### [WHAT THE EXERCISE ASKS]
Below is some data. Retype exactly the lines starting at the one with "Digitized haematoxylin and" and ending at the one with "Pathologist's review note".

** ENTRIES SUPPLIED follows **

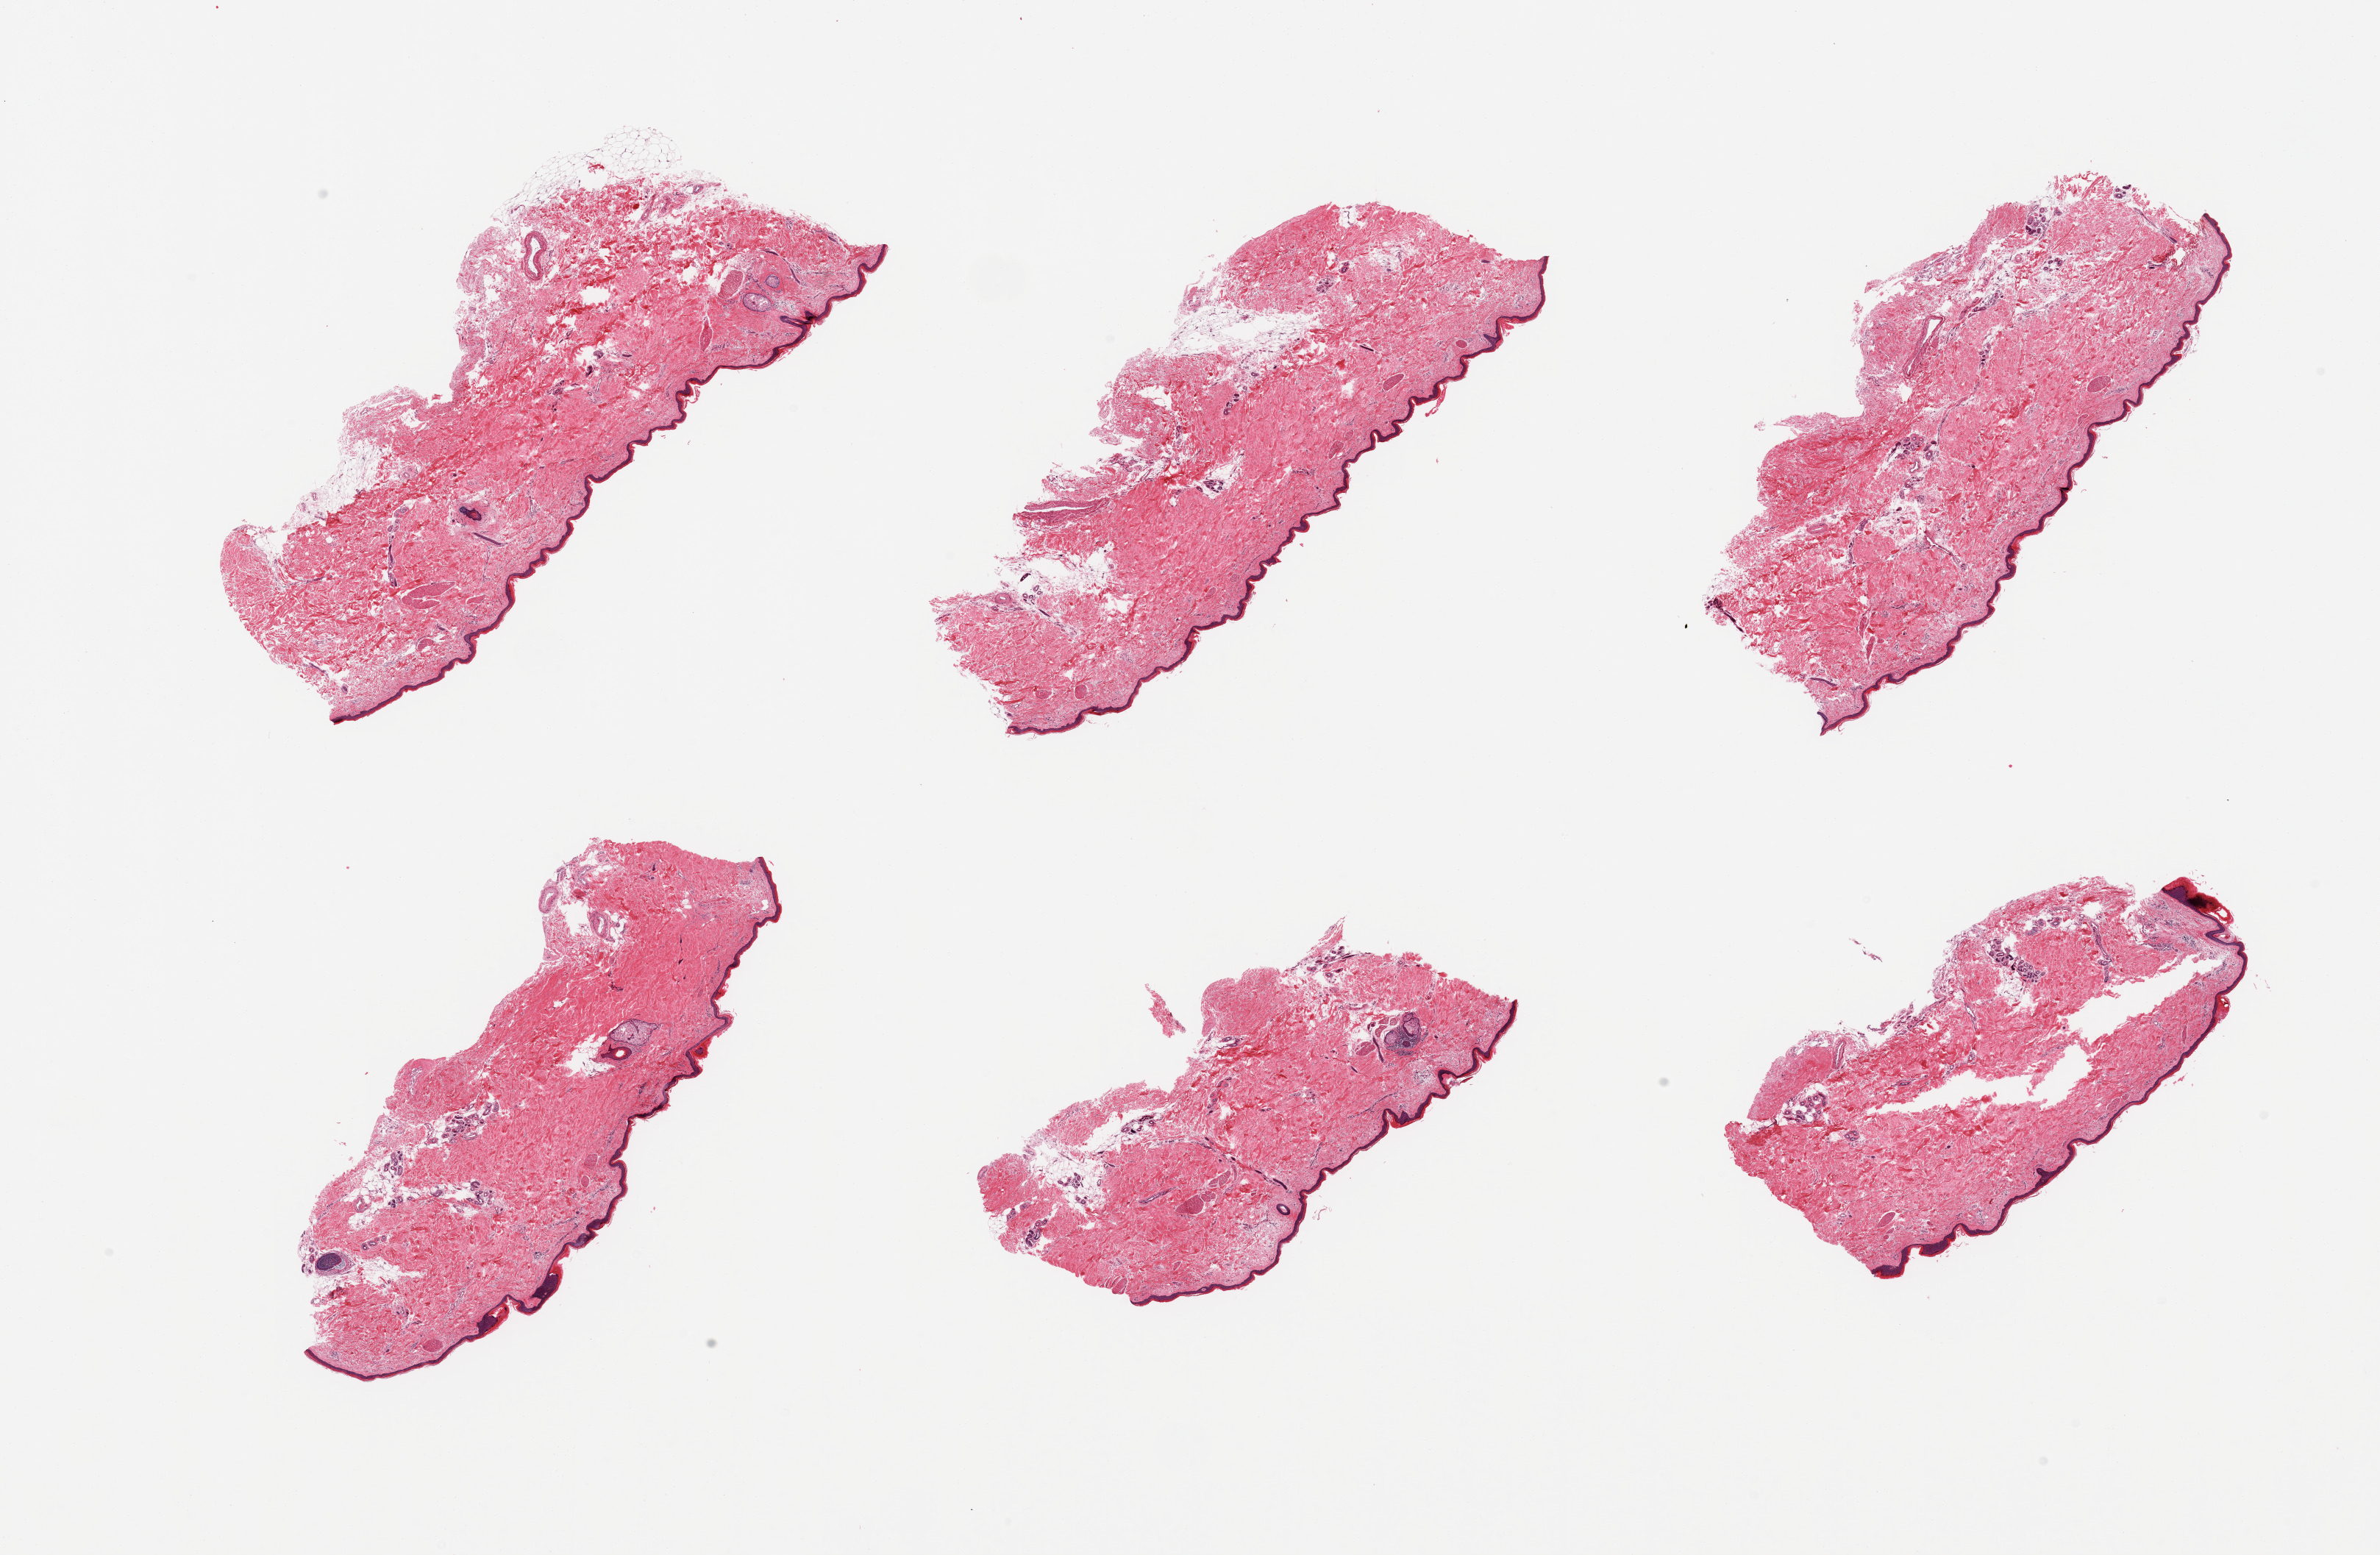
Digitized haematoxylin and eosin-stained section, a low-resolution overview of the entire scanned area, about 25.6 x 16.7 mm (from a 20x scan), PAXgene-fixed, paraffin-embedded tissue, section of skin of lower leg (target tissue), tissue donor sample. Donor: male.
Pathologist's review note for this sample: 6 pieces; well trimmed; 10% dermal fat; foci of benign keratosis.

** End of ENTRIES SUPPLIED **
** ENTRIES SUPPLIED follows **

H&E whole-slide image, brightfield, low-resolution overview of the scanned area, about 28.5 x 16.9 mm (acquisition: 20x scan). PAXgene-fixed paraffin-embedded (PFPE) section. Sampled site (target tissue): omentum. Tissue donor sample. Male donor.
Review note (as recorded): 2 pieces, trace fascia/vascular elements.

** End of ENTRIES SUPPLIED **

### [SOLUTION FOR THIS TASK]
Digitized haematoxylin and eosin-stained section, a low-resolution overview of the entire scanned area, about 25.6 x 16.7 mm (from a 20x scan), PAXgene-fixed, paraffin-embedded tissue, section of skin of lower leg (target tissue), tissue donor sample. Donor: male.
Pathologist's review note for this sample: 6 pieces; well trimmed; 10% dermal fat; foci of benign keratosis.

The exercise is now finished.